━━ Given information

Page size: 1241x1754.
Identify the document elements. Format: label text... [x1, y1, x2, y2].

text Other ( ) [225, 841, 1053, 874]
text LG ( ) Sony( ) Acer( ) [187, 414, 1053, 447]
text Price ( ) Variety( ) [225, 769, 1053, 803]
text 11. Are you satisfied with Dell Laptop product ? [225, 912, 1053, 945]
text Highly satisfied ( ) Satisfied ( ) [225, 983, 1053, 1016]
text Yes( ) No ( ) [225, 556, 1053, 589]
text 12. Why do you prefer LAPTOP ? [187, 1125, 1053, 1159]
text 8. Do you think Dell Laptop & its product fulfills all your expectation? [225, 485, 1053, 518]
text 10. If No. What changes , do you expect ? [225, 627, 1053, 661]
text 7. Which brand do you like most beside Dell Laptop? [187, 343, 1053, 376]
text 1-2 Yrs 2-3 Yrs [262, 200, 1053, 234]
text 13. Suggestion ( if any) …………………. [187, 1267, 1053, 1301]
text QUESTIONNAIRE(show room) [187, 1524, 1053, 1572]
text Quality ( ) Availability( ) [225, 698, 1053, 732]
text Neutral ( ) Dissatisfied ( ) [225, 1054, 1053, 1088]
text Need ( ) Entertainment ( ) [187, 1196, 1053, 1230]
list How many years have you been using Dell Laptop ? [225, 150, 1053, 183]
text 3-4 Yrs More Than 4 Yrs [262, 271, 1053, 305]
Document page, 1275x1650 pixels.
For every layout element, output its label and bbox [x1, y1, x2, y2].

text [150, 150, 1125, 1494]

━━━━

:: Goal of the exercise ::
Every line above should be written out again exactly as it stands.

:: Answer area ::
Page size: 1241x1754.
Identify the document elements. Format: label text... [x1, y1, x2, y2].

text Other ( ) [225, 841, 1053, 874]
text LG ( ) Sony( ) Acer( ) [187, 414, 1053, 447]
text Price ( ) Variety( ) [225, 769, 1053, 803]
text 11. Are you satisfied with Dell Laptop product ? [225, 912, 1053, 945]
text Highly satisfied ( ) Satisfied ( ) [225, 983, 1053, 1016]
text Yes( ) No ( ) [225, 556, 1053, 589]
text 12. Why do you prefer LAPTOP ? [187, 1125, 1053, 1159]
text 8. Do you think Dell Laptop & its product fulfills all your expectation? [225, 485, 1053, 518]
text 10. If No. What changes , do you expect ? [225, 627, 1053, 661]
text 7. Which brand do you like most beside Dell Laptop? [187, 343, 1053, 376]
text 1-2 Yrs 2-3 Yrs [262, 200, 1053, 234]
text 13. Suggestion ( if any) …………………. [187, 1267, 1053, 1301]
text QUESTIONNAIRE(show room) [187, 1524, 1053, 1572]
text Quality ( ) Availability( ) [225, 698, 1053, 732]
text Neutral ( ) Dissatisfied ( ) [225, 1054, 1053, 1088]
text Need ( ) Entertainment ( ) [187, 1196, 1053, 1230]
list How many years have you been using Dell Laptop ? [225, 150, 1053, 183]
text 3-4 Yrs More Than 4 Yrs [262, 271, 1053, 305]
Document page, 1275x1650 pixels.
For every layout element, output its label and bbox [x1, y1, x2, y2].

text [150, 150, 1125, 1494]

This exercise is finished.